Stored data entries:
########
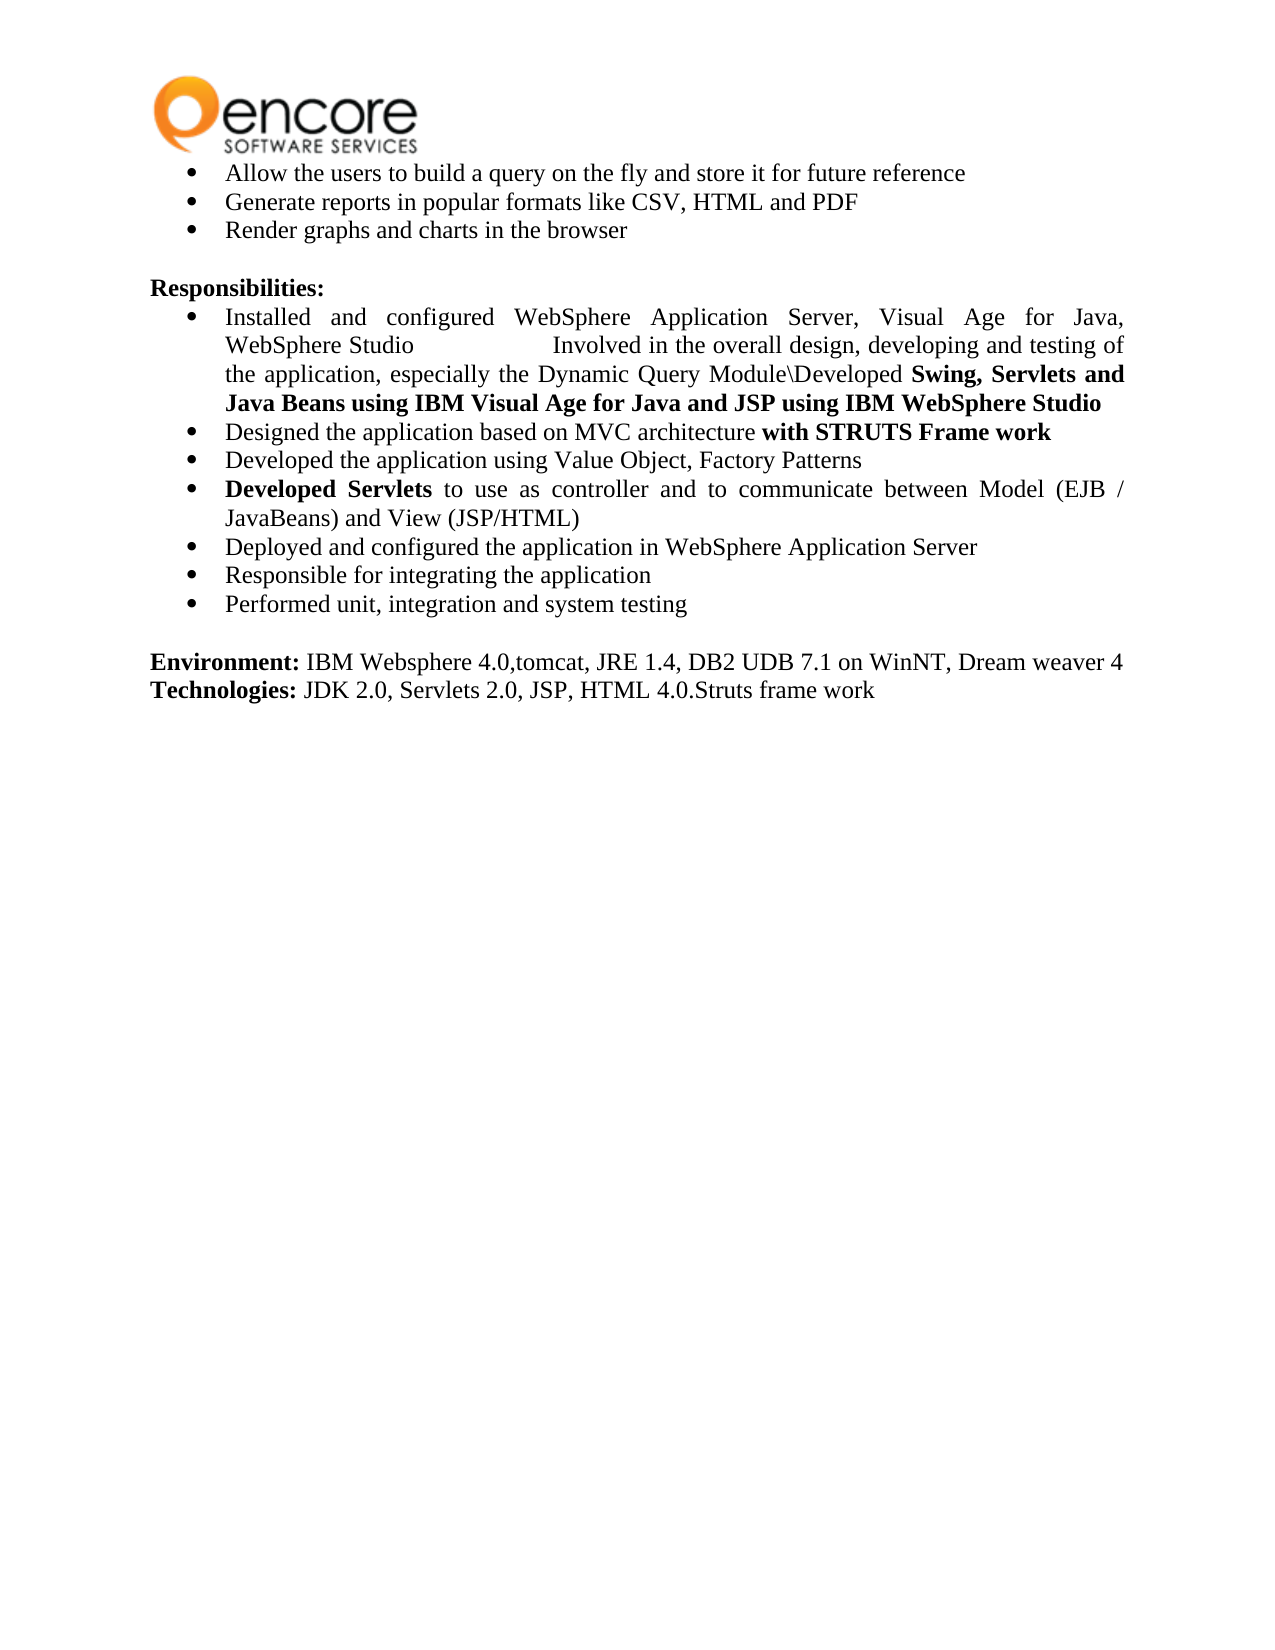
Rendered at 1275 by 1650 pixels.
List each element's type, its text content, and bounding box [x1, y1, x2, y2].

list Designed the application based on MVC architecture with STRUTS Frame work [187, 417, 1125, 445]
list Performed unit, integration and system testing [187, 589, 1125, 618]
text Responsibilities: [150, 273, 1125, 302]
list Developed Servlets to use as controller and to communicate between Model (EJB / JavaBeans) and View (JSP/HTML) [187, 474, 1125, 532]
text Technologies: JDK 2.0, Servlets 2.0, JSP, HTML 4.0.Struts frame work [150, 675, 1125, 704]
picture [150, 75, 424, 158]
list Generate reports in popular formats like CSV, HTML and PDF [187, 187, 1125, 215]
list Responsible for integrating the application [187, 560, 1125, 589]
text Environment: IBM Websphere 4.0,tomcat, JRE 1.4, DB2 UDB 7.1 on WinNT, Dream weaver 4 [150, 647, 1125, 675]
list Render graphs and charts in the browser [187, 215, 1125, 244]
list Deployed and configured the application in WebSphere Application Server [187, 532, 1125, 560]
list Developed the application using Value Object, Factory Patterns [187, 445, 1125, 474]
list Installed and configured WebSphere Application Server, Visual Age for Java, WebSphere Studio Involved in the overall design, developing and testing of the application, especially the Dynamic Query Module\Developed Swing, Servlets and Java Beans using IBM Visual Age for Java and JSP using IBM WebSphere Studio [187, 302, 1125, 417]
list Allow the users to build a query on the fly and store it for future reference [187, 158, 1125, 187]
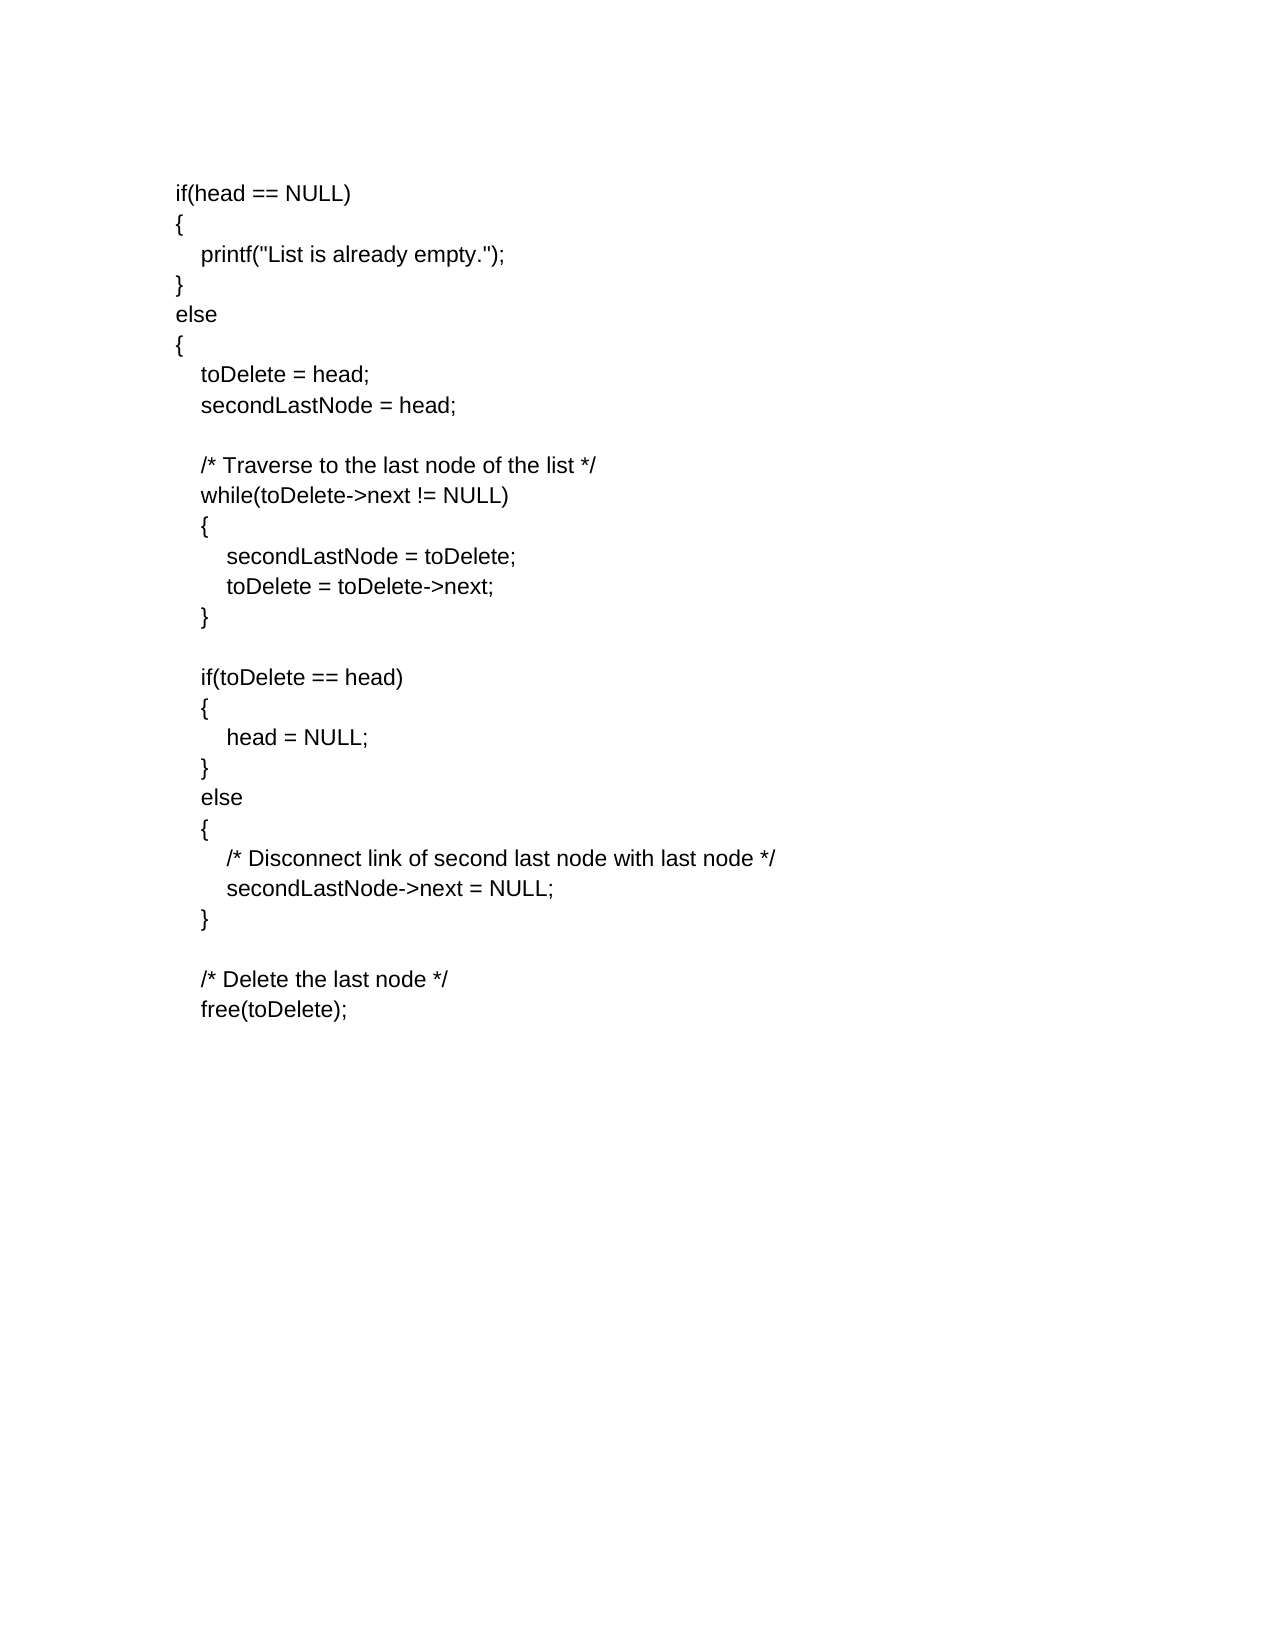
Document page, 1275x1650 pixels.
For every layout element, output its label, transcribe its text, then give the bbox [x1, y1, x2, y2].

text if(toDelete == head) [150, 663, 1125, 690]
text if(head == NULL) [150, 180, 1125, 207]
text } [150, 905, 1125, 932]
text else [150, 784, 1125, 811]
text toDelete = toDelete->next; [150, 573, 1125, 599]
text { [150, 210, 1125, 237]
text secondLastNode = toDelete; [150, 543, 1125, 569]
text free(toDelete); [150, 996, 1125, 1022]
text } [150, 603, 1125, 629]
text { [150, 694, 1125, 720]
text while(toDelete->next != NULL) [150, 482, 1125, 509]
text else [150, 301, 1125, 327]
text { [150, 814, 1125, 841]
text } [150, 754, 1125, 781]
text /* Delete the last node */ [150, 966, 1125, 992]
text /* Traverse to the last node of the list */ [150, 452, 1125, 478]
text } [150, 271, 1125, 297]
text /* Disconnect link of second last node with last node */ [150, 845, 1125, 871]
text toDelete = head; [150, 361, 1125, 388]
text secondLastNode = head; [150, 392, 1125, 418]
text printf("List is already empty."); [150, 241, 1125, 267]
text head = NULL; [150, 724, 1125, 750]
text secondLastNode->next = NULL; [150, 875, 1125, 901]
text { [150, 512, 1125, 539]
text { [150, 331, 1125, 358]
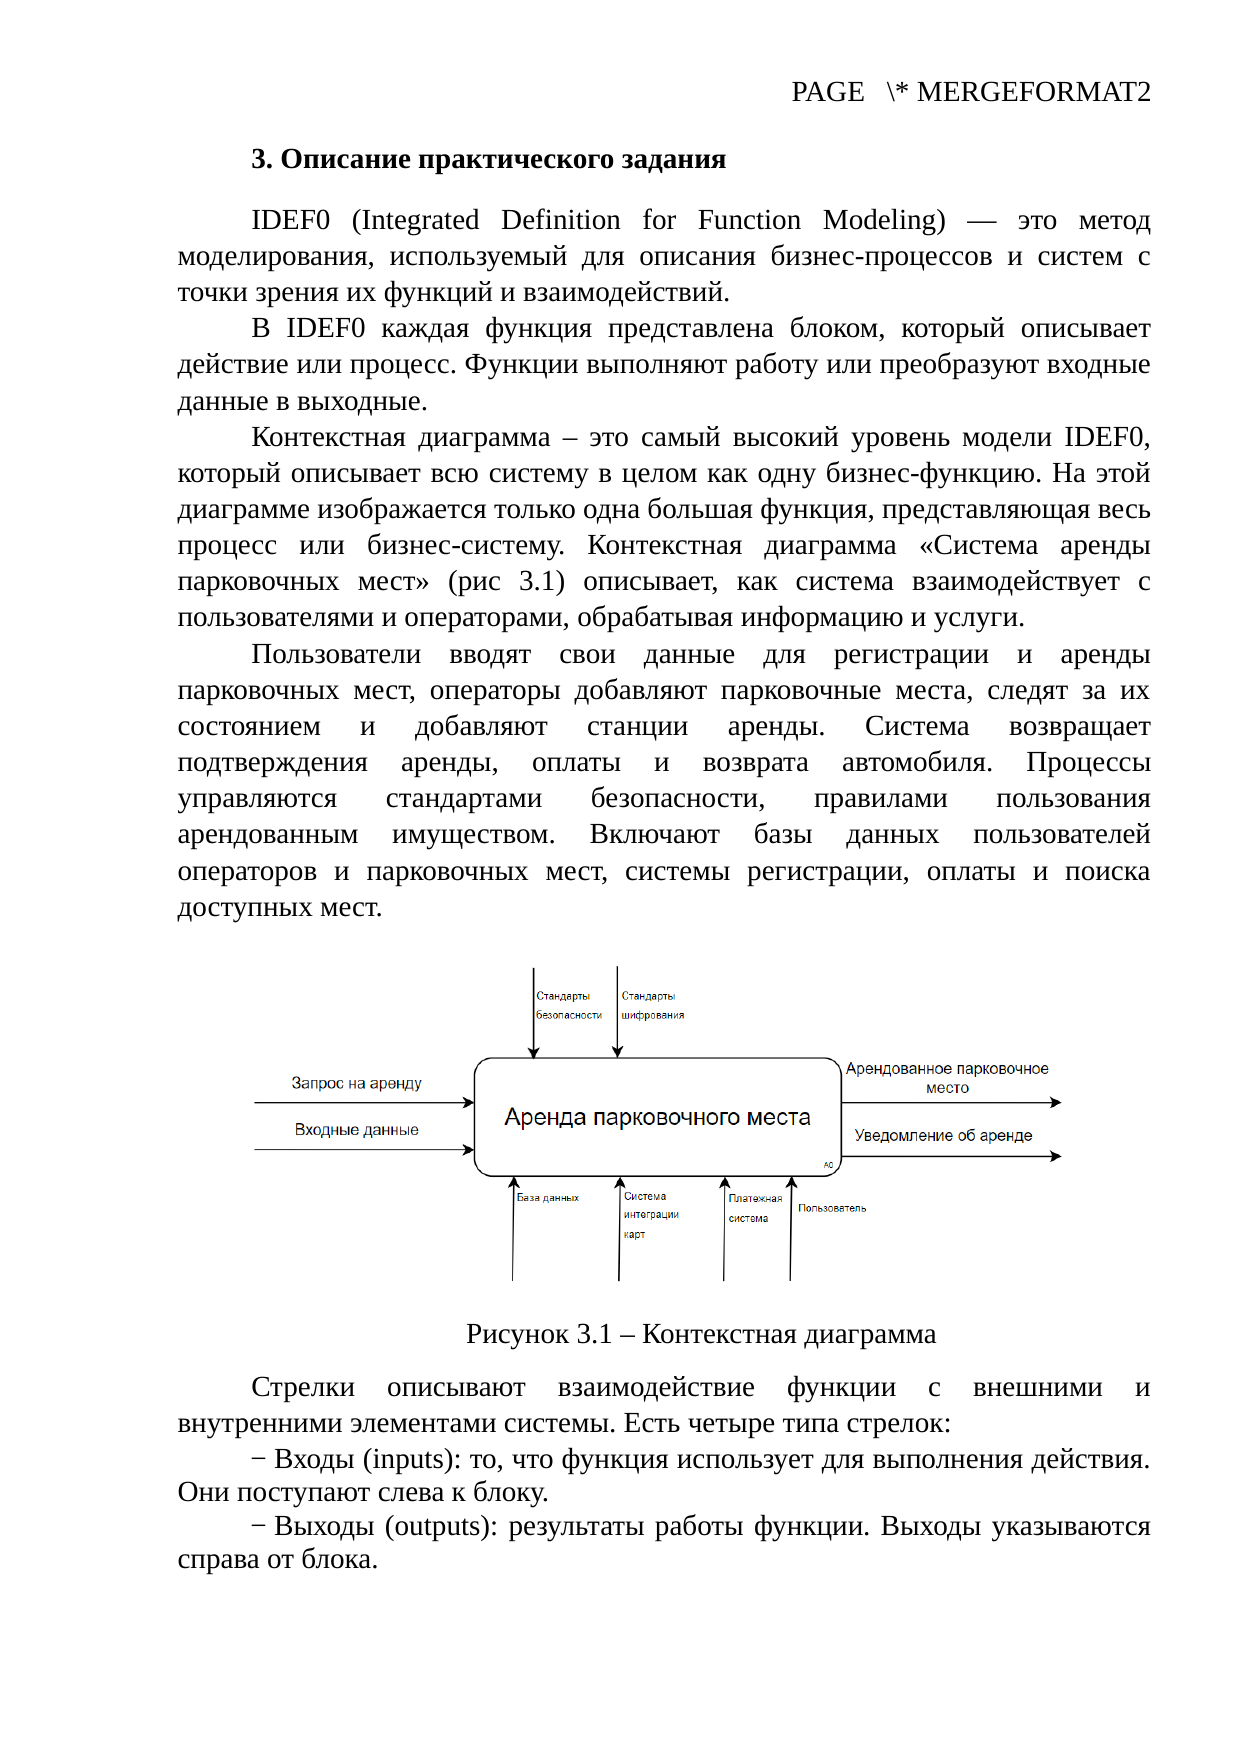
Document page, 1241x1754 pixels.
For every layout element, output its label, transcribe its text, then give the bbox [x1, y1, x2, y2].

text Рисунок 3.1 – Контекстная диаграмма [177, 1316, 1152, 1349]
########
*Work order*. Please ensure that the data above is repeated exactly, with no pictures in the copy.

*Task answer*.
Rendered at 1275 by 1650 pixels.
List each element's type, its text content, and bounding box [x1, y1, x2, y2].

list Designed the application based on MVC architecture with STRUTS Frame work [187, 417, 1125, 445]
list Performed unit, integration and system testing [187, 589, 1125, 618]
text Responsibilities: [150, 273, 1125, 302]
list Developed Servlets to use as controller and to communicate between Model (EJB / JavaBeans) and View (JSP/HTML) [187, 474, 1125, 532]
text Technologies: JDK 2.0, Servlets 2.0, JSP, HTML 4.0.Struts frame work [150, 675, 1125, 704]
picture [150, 75, 424, 158]
list Generate reports in popular formats like CSV, HTML and PDF [187, 187, 1125, 215]
list Responsible for integrating the application [187, 560, 1125, 589]
text Environment: IBM Websphere 4.0,tomcat, JRE 1.4, DB2 UDB 7.1 on WinNT, Dream weaver 4 [150, 647, 1125, 675]
list Render graphs and charts in the browser [187, 215, 1125, 244]
list Deployed and configured the application in WebSphere Application Server [187, 532, 1125, 560]
list Developed the application using Value Object, Factory Patterns [187, 445, 1125, 474]
list Installed and configured WebSphere Application Server, Visual Age for Java, WebSphere Studio Involved in the overall design, developing and testing of the application, especially the Dynamic Query Module\Developed Swing, Servlets and Java Beans using IBM Visual Age for Java and JSP using IBM WebSphere Studio [187, 302, 1125, 417]
list Allow the users to build a query on the fly and store it for future reference [187, 158, 1125, 187]
Document page, 1275x1650 pixels.
For every layout element, output its label, transcribe its text, then give the bbox [x1, y1, x2, y2].

text if(toDelete == head) [150, 663, 1125, 690]
text if(head == NULL) [150, 180, 1125, 207]
text } [150, 905, 1125, 932]
text else [150, 784, 1125, 811]
text toDelete = toDelete->next; [150, 573, 1125, 599]
text { [150, 210, 1125, 237]
text secondLastNode = toDelete; [150, 543, 1125, 569]
text free(toDelete); [150, 996, 1125, 1022]
text } [150, 603, 1125, 629]
text { [150, 694, 1125, 720]
text while(toDelete->next != NULL) [150, 482, 1125, 509]
text else [150, 301, 1125, 327]
text { [150, 814, 1125, 841]
text } [150, 754, 1125, 781]
text /* Delete the last node */ [150, 966, 1125, 992]
text /* Traverse to the last node of the list */ [150, 452, 1125, 478]
text } [150, 271, 1125, 297]
text /* Disconnect link of second last node with last node */ [150, 845, 1125, 871]
text toDelete = head; [150, 361, 1125, 388]
text secondLastNode = head; [150, 392, 1125, 418]
text printf("List is already empty."); [150, 241, 1125, 267]
text head = NULL; [150, 724, 1125, 750]
text secondLastNode->next = NULL; [150, 875, 1125, 901]
text { [150, 512, 1125, 539]
text { [150, 331, 1125, 358]
Document page, 1241x1754 pixels.
For every layout element, output its label, transcribe its text, then give the bbox [x1, y1, x2, y2].

text Рисунок 3.1 – Контекстная диаграмма [177, 1316, 1152, 1349]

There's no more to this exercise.